From top: Fianna Fáil deputy leader Dara Calleary; Tánaiste Simon Coveney
This afternoon.
In the Dáil, during Leaders’ Questions.
Fianna Fail’s deputy leader Dara Calleary raised the latest homelessness figures with the Tánaiste Simon Coveney.
During his contribution, Mr Calleary mentioned an interview the Housing Minister Eoghan Murphy’s gave RTÉ’s Morning Ireland this morning in which Mr Murphy accused journalist Bryan Dobson of speaking from an “ideological” position when the broadcaster asked the politician about the Government’s record on housing and homelessness.
Mr Calleary asked Mr Coveney to “finally ‘fess up” and admit the Government’s housing plan Rebuilding Ireland – launched when Mr Coveney was Minister for Housing in 2016 – is not working.
Mr Coveney said nobody is denying the facts and the figures of homelessness in Ireland, and the emotion attached to the same, before going on to cite Rebuilding Ireland figures.
He then said:
“The truth is, deputy, we are listening to others in this house and, indeed, experts outside it. Rebuilding Ireland was always a policy initiative that would change, depending on where the pressures and demands were coming from and that is what it’s doing.
“But if you look at the number of people that we are taking out of homeless right now, it’s a higher figure than ever before.
“If you look at the number of social houses that are being delivered, it’s higher than at any point in the last decade.
“The truth is there are more families and individuals coming into homelessness now than I think anyone in this house predicted.”

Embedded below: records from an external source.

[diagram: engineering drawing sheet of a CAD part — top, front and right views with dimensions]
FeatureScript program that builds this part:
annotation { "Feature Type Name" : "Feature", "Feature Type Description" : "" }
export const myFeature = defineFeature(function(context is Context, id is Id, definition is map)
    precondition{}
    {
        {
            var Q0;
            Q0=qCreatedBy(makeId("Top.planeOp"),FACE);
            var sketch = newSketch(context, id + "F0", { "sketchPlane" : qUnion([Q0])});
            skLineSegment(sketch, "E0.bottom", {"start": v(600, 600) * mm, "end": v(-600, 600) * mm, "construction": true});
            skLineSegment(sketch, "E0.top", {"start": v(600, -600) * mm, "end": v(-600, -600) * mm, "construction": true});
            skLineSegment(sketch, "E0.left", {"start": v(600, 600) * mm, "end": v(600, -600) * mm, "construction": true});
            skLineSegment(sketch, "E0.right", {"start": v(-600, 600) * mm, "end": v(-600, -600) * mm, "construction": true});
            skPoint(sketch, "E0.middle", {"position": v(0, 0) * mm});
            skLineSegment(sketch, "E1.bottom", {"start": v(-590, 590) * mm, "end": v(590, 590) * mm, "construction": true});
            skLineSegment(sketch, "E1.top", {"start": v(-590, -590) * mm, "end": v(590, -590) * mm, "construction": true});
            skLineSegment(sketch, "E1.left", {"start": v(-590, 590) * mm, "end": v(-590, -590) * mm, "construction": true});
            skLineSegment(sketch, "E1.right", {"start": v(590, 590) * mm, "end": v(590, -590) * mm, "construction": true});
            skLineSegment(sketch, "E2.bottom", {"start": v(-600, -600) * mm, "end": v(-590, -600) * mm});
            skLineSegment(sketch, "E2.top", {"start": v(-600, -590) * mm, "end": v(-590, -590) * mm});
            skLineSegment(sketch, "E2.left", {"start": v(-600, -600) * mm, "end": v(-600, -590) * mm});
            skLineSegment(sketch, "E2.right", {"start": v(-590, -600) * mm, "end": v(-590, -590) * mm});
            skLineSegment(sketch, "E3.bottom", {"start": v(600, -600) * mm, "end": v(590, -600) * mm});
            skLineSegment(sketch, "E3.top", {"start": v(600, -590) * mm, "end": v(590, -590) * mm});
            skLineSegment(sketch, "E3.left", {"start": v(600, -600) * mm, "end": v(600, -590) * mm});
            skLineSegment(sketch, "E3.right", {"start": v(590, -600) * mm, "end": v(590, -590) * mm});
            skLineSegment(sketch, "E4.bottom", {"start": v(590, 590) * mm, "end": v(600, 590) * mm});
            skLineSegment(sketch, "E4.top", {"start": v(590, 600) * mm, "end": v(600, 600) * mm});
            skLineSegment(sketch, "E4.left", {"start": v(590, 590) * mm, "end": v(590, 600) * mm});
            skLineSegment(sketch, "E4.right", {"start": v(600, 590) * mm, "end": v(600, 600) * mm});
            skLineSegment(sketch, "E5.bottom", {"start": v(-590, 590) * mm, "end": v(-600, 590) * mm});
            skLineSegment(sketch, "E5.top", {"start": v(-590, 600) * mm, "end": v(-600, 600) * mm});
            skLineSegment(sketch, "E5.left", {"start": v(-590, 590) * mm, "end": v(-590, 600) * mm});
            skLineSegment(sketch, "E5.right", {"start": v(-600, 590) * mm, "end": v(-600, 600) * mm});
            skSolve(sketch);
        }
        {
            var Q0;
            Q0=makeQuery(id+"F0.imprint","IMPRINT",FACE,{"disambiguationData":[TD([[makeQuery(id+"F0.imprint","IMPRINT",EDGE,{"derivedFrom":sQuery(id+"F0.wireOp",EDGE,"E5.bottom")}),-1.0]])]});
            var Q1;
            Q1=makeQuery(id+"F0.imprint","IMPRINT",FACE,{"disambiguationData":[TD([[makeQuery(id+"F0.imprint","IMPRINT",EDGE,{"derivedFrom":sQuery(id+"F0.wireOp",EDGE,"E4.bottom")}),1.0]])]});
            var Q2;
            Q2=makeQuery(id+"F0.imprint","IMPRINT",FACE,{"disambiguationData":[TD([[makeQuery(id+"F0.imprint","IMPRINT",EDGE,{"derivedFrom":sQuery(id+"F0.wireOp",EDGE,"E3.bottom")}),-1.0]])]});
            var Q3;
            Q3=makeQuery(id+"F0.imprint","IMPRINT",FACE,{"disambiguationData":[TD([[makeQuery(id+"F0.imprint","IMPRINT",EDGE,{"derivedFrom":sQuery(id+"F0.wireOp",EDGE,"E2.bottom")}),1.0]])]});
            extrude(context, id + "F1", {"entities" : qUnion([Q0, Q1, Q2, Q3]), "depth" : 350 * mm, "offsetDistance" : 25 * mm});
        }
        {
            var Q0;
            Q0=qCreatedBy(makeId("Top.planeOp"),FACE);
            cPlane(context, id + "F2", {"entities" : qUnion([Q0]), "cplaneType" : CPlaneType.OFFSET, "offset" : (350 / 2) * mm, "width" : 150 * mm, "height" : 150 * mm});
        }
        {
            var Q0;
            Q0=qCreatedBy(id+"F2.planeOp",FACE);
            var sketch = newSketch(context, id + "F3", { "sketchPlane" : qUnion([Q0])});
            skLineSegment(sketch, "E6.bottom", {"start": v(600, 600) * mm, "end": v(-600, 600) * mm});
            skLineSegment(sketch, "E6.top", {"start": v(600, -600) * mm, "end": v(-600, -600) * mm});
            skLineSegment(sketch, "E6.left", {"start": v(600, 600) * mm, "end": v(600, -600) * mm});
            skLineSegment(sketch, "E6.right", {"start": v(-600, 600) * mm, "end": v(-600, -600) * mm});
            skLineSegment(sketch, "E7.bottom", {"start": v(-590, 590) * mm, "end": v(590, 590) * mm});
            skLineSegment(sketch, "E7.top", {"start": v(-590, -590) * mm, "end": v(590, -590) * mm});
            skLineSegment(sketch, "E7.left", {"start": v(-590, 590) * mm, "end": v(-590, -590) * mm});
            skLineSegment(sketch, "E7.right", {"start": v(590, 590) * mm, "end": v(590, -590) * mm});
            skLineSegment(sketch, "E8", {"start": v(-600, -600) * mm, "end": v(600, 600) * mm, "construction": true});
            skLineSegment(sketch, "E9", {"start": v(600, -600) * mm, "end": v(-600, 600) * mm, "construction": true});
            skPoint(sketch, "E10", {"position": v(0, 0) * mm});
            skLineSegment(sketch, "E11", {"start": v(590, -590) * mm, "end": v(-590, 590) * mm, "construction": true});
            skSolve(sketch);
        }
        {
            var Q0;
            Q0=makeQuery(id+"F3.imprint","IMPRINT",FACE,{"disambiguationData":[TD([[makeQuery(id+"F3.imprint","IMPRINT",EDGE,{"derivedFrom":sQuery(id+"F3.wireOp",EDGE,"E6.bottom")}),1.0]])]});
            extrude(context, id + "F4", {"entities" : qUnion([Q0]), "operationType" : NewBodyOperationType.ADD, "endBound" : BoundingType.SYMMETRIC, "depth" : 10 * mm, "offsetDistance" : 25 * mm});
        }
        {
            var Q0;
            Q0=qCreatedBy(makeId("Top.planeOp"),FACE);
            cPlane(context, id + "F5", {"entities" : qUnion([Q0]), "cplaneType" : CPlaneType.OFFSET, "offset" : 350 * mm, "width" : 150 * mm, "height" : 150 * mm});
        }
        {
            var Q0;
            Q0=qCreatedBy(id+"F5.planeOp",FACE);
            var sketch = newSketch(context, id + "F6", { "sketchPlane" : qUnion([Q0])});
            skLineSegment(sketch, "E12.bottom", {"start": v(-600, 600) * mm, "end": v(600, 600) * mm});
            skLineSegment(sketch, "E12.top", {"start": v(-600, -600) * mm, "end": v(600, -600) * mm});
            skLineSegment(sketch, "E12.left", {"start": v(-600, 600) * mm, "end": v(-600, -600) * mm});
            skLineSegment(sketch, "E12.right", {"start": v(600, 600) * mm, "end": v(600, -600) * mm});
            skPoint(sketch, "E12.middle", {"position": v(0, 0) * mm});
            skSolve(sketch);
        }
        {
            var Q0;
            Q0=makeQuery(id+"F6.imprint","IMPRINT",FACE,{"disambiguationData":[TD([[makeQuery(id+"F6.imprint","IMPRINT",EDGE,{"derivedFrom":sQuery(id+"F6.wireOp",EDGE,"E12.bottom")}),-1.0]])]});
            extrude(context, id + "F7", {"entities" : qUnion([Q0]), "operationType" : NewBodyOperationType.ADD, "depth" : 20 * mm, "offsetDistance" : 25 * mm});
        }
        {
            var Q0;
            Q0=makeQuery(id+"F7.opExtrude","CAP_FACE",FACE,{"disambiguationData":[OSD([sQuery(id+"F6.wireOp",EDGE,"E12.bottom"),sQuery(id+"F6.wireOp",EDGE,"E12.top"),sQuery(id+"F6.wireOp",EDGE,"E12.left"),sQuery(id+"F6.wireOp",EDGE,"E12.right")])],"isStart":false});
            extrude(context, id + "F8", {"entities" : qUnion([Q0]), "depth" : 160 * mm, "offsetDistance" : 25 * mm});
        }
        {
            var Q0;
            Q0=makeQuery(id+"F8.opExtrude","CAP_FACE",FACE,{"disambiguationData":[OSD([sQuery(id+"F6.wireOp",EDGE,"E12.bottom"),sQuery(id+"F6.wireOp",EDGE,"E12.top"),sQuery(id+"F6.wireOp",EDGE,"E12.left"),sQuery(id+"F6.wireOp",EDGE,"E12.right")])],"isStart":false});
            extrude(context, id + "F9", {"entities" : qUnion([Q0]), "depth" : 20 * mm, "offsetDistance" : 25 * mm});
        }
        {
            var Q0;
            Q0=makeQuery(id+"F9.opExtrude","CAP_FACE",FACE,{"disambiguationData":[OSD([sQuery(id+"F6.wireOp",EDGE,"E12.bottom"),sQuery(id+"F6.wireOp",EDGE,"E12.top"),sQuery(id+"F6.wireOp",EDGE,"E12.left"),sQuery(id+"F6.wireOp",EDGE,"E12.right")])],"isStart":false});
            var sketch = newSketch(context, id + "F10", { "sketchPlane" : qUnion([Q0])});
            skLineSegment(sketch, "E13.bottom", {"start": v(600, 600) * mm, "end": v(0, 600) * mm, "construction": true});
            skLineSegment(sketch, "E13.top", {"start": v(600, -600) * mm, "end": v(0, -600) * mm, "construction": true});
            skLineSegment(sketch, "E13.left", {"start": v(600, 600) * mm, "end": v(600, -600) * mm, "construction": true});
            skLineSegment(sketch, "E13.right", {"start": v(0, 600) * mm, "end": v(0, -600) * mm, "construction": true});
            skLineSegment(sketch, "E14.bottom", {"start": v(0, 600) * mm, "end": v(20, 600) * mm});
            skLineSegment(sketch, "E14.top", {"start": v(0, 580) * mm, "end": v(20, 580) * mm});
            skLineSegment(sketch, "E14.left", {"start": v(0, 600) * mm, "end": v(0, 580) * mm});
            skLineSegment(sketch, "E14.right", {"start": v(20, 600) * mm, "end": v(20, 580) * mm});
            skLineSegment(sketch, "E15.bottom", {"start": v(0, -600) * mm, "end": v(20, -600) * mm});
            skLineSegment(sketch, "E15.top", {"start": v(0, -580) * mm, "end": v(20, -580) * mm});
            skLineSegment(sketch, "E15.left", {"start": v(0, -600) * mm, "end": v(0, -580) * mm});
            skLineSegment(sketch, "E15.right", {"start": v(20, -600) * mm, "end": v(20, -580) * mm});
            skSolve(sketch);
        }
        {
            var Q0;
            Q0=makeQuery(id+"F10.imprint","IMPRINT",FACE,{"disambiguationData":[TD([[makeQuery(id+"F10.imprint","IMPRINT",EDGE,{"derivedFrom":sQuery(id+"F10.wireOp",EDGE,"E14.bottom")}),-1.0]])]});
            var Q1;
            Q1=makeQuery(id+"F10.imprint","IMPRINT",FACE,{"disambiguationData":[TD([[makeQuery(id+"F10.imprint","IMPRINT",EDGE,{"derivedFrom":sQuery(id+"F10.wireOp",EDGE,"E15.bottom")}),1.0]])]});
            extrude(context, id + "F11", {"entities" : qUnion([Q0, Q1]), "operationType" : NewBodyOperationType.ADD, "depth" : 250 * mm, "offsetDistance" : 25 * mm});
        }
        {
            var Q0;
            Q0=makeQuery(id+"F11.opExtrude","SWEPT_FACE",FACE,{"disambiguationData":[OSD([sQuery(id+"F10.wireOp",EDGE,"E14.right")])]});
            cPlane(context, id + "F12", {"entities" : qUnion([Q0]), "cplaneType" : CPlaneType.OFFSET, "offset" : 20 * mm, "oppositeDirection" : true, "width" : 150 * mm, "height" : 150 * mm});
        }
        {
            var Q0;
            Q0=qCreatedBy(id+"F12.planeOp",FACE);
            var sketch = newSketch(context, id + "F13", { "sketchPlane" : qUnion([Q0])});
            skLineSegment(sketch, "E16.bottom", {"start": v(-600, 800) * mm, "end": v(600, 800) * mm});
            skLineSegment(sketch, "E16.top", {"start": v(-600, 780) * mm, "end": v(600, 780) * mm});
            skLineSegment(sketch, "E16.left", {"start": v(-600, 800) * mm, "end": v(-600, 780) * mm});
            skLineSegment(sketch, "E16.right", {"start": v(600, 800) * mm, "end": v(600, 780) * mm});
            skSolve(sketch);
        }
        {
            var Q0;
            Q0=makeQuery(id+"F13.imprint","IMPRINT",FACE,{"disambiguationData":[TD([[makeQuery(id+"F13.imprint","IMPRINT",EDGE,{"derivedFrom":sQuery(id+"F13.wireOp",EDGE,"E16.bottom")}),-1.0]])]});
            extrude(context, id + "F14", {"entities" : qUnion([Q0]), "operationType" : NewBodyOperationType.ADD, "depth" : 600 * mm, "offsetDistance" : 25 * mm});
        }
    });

Mr Calleary told Mr Coveney his response was the same response he gave in 2016, 2017 and 2018.
Mr Coveney said there is work to be done but the Government has “changed the housing market in Ireland” with rent pressure zones and increasing the powers of the Residential Tenancies Board.

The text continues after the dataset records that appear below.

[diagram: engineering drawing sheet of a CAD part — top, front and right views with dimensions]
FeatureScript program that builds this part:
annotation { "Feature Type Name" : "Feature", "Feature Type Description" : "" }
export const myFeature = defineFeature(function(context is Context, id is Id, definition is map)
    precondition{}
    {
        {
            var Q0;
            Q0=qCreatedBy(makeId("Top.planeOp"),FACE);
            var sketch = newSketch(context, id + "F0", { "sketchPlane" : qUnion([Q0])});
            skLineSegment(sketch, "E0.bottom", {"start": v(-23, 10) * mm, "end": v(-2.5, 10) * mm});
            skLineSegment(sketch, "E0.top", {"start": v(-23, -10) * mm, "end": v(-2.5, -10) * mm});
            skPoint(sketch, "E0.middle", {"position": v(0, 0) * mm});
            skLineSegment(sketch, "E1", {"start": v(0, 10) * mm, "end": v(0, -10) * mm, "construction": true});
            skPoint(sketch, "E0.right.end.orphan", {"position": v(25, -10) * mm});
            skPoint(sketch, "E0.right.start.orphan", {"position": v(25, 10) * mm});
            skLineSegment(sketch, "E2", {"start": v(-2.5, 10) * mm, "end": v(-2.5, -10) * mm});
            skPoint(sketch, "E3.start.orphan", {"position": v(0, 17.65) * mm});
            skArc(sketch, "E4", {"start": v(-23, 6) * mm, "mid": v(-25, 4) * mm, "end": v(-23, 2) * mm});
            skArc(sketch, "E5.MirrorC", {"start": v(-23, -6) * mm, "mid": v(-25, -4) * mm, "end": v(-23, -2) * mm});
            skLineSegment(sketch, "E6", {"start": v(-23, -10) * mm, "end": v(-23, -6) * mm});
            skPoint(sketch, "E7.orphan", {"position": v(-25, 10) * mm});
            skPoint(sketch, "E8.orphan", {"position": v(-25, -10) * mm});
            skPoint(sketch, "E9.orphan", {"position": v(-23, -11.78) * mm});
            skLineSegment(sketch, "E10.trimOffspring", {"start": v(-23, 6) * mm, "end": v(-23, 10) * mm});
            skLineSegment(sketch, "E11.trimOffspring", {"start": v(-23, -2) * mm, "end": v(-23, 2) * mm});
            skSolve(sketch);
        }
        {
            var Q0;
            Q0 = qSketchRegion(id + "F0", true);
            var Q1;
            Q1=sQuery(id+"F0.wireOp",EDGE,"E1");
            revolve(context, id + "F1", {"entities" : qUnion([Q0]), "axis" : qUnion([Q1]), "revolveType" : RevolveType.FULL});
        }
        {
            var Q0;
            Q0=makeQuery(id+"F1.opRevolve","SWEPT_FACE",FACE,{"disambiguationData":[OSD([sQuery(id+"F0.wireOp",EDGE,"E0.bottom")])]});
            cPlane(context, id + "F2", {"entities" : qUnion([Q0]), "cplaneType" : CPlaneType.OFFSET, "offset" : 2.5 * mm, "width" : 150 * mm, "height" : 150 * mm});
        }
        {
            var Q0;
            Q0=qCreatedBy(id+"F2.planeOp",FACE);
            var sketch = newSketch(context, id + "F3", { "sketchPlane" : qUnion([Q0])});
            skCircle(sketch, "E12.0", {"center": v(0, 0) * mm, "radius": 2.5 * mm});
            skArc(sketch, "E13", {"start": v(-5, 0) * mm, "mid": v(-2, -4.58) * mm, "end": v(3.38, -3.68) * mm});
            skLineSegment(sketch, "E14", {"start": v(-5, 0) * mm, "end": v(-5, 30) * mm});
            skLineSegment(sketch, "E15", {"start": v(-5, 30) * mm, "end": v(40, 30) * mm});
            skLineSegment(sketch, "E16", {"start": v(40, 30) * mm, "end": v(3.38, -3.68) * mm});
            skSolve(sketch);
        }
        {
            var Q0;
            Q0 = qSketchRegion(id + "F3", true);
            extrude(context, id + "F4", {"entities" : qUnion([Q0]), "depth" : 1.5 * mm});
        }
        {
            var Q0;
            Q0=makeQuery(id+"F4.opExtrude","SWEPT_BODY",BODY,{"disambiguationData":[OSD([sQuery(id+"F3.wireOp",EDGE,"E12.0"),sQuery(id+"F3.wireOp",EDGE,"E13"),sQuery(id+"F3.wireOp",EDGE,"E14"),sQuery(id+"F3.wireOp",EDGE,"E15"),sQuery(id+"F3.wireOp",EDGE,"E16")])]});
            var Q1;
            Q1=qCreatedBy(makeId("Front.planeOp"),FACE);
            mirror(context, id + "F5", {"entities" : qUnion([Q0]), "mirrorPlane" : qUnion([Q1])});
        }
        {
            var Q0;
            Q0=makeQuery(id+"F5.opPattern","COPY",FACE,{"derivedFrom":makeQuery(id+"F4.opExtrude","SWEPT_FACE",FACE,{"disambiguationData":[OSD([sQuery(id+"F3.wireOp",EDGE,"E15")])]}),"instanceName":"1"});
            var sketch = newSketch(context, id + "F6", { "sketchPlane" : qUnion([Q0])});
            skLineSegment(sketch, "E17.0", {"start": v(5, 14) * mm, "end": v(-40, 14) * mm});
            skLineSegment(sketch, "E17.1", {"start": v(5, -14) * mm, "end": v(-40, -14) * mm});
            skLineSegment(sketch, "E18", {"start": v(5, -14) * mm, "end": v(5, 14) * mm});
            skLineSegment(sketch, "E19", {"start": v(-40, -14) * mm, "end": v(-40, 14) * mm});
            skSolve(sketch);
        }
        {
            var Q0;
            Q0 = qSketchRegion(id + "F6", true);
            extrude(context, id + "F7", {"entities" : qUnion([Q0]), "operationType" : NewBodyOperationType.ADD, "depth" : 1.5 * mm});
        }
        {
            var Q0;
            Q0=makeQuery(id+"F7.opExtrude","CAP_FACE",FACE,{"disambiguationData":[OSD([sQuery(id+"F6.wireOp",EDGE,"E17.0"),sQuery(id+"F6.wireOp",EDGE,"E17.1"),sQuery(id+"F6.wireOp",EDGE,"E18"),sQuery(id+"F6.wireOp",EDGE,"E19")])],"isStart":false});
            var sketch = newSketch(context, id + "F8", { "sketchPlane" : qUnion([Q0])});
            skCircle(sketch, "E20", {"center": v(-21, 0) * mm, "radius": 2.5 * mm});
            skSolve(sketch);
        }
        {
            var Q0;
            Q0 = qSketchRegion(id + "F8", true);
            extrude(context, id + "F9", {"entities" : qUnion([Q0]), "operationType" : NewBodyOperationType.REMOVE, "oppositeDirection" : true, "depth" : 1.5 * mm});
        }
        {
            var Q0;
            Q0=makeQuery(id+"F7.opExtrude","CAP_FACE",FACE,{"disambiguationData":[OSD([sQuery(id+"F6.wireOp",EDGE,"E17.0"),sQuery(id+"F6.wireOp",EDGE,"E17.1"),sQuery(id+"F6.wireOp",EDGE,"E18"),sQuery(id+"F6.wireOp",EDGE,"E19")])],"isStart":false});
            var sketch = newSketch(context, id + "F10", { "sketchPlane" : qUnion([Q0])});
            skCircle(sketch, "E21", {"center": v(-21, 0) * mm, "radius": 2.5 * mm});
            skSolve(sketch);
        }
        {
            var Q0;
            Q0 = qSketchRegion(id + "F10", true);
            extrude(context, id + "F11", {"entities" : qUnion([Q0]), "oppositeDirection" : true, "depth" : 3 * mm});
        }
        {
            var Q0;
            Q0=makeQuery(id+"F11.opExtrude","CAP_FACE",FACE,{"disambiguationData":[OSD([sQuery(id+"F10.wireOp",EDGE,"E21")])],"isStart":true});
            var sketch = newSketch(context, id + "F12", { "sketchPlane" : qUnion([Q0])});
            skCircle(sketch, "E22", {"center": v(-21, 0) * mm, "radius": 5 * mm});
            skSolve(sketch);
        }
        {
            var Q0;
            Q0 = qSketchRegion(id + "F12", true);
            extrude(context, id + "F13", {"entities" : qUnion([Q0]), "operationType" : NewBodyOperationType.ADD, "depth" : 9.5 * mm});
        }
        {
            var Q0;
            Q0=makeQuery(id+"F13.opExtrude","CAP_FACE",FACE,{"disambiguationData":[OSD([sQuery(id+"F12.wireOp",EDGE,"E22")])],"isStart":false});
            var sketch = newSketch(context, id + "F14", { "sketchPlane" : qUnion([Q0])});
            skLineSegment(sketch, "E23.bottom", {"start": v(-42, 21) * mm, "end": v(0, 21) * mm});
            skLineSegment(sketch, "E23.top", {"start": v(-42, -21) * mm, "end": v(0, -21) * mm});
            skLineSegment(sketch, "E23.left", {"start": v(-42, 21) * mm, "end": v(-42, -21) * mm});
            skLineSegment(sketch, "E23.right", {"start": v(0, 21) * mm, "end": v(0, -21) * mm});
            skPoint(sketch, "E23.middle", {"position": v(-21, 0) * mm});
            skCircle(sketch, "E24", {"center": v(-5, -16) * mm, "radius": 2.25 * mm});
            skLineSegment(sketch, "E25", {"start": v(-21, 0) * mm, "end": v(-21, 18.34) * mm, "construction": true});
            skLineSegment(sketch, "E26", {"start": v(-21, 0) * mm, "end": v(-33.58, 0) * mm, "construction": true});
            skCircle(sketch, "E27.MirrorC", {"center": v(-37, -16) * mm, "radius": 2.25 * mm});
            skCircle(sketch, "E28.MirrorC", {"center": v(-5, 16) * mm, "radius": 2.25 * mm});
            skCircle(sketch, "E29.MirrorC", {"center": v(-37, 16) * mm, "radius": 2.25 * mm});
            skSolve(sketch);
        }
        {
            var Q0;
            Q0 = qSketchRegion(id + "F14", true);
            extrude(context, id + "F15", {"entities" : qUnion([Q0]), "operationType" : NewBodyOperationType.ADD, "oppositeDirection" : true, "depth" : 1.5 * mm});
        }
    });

He also said Rebuilding Ireland was a five-year housing plan and the Government is only three years into it.
Sinn Féin TD Pearse Doherty also raised the homelessness figures and also raised Minister Murphy’s interview on Morning Ireland.
He called on the Government to support a bill proposed by Sinn Fein TD Eoin O’Broin – aimed at preventing buy-to-let landlords from evicting tenants.
Mr Coveney said:
“The truth is that this State is not the only one facing this challenge. Last year, almost 20,000 households approached housing bodies in Northern Ireland because they consider themselves homeless… and solutions have to be found there as well as here. This is a challenge that many countries are facing.”
Mr Coveney also insisted Mr O Broin’s bill will not work “legally or in practical terms”.